_TASK OBJECTIVE_
Set down a word-for-word copy of the data below, limited to the lines from the first through the line with "right shoulder: (276, 609)".
:: EXCERPTED DATA ::
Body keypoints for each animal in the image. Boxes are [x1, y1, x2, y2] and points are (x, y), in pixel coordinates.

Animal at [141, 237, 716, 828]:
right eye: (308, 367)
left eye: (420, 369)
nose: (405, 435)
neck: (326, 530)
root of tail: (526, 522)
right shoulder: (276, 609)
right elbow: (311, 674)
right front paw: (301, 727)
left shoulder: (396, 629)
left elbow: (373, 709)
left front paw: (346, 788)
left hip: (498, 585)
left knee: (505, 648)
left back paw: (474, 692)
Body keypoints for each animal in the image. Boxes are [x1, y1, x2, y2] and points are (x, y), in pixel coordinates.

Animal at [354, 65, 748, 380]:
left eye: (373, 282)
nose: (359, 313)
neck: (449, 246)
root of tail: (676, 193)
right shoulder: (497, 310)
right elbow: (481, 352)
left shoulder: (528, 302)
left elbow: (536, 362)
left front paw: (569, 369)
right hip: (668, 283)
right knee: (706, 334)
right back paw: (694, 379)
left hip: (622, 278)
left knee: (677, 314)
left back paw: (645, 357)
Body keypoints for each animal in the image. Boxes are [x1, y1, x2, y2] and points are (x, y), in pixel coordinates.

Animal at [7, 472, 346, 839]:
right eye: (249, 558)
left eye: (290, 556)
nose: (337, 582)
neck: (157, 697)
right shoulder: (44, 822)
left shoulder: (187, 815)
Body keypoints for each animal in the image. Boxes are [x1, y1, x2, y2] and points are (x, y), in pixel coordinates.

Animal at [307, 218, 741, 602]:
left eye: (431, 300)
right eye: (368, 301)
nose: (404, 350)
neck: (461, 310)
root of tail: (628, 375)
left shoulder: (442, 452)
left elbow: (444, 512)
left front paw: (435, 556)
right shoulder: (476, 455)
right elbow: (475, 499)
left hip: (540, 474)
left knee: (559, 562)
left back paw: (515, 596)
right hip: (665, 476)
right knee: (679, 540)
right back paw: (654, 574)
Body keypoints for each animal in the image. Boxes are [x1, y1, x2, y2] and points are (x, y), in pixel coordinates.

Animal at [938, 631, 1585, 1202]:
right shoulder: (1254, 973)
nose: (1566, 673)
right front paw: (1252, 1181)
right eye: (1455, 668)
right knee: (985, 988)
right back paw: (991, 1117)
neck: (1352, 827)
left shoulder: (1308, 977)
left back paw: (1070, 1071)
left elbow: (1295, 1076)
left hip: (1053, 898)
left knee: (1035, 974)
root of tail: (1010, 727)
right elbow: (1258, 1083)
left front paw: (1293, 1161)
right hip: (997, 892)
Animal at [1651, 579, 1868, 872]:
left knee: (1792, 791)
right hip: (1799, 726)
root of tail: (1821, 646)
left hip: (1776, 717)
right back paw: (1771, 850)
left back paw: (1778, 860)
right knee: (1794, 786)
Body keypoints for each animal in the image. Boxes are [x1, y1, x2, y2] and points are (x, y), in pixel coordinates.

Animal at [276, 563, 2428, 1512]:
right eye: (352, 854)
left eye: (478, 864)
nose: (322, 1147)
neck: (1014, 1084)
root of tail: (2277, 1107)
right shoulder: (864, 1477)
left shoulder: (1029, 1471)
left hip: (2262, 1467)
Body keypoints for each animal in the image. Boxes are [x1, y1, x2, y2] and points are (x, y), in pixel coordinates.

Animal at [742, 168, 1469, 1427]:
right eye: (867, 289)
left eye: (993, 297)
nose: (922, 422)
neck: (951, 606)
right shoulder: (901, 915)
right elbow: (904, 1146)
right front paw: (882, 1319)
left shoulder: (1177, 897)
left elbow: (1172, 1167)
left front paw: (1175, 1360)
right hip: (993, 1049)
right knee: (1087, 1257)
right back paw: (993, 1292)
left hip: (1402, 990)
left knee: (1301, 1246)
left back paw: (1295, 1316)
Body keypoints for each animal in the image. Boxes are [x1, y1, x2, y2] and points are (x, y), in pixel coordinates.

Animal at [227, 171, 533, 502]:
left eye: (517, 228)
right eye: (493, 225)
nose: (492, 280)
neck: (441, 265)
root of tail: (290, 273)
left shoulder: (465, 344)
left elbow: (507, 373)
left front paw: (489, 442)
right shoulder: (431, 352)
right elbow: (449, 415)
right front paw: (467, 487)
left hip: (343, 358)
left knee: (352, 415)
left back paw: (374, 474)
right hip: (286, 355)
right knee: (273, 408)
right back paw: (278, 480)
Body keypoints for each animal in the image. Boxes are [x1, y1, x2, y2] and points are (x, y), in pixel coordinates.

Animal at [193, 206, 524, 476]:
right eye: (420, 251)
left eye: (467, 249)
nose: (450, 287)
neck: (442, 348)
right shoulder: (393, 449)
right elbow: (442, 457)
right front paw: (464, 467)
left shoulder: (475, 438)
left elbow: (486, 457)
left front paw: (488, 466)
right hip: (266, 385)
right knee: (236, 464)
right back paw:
:::
_EXERCISE ANSWER_
Body keypoints for each animal in the image. Boxes are [x1, y1, x2, y2] and points are (x, y), in pixel coordinates.

Animal at [141, 237, 716, 828]:
right eye: (308, 367)
left eye: (420, 369)
nose: (405, 435)
neck: (326, 530)
root of tail: (526, 522)
right shoulder: (276, 609)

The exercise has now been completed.